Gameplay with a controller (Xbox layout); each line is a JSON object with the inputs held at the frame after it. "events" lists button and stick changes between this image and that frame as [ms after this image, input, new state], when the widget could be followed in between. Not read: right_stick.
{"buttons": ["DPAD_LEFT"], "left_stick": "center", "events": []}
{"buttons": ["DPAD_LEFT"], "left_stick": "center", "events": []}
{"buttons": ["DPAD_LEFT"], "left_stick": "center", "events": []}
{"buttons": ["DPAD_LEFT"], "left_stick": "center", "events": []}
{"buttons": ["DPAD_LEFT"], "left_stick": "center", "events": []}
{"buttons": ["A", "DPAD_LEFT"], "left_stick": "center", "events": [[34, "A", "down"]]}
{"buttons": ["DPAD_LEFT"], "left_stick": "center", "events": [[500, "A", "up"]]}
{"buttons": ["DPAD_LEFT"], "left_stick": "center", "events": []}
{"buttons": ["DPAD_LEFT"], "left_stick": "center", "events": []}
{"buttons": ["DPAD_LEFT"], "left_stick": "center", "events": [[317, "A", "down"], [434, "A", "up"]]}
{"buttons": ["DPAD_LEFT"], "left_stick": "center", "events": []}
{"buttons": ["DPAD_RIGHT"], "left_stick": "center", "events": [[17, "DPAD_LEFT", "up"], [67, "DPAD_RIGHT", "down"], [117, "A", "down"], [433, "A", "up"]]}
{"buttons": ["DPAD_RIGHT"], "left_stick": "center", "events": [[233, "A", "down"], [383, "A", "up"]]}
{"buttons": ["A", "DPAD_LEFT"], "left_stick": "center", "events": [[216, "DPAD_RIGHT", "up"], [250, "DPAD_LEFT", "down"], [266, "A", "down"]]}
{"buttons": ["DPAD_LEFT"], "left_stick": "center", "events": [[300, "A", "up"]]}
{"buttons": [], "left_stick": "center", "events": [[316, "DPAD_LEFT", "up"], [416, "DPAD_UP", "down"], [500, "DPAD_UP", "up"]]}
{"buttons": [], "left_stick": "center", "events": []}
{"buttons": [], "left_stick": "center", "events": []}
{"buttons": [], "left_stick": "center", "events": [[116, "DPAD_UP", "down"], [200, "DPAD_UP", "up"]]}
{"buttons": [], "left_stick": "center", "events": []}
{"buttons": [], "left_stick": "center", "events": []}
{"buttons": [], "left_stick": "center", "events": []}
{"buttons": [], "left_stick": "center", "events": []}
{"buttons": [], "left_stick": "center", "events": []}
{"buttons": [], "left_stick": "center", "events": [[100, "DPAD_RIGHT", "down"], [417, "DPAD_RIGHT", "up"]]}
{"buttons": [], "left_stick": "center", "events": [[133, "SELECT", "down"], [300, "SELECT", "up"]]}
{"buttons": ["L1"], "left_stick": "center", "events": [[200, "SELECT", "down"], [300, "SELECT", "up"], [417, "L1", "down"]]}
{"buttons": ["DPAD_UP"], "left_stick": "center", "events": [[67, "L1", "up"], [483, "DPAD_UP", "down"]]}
────────────────────────────────────────
#### WHAT IS REQUIRED
Whenever a line in the records above contains the string "SELECT", copy that line.

#### EXPECTED OUTPUT
{"buttons": [], "left_stick": "center", "events": [[133, "SELECT", "down"], [300, "SELECT", "up"]]}
{"buttons": ["L1"], "left_stick": "center", "events": [[200, "SELECT", "down"], [300, "SELECT", "up"], [417, "L1", "down"]]}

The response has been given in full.